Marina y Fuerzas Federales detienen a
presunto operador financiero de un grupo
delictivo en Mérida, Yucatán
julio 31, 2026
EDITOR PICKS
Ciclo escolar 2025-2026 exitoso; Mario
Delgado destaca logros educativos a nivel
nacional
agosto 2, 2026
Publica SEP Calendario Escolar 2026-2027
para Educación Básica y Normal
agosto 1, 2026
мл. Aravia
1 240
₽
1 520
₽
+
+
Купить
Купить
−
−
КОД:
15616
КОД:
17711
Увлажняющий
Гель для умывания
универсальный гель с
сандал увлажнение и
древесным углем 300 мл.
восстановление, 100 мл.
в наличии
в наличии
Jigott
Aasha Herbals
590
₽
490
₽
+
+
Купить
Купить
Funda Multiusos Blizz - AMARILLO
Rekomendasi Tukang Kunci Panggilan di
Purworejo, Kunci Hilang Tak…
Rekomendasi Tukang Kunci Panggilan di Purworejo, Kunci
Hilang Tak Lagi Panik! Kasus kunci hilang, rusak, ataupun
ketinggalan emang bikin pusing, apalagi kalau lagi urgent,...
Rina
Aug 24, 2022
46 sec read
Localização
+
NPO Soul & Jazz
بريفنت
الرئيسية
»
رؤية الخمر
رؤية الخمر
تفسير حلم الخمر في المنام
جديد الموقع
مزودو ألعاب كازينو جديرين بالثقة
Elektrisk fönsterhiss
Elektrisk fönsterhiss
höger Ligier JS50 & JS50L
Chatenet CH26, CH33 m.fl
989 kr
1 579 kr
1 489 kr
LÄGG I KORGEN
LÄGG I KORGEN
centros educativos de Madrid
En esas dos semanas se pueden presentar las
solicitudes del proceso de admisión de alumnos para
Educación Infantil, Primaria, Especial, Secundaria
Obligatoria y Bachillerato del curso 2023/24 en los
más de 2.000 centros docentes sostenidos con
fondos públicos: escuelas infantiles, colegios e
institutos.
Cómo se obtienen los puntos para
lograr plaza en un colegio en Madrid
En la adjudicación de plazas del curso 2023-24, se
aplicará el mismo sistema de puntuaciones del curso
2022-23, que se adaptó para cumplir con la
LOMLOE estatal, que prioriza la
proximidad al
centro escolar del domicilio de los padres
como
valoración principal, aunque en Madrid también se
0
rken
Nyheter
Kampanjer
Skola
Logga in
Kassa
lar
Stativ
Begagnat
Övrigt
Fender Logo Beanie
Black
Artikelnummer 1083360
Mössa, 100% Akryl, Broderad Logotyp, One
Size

** Exercise prompt **
Whenever "Tukang" occurs in a line of the entries, copy that line.

** Solution below **
Rekomendasi Tukang Kunci Panggilan di
Rekomendasi Tukang Kunci Panggilan di Purworejo, Kunci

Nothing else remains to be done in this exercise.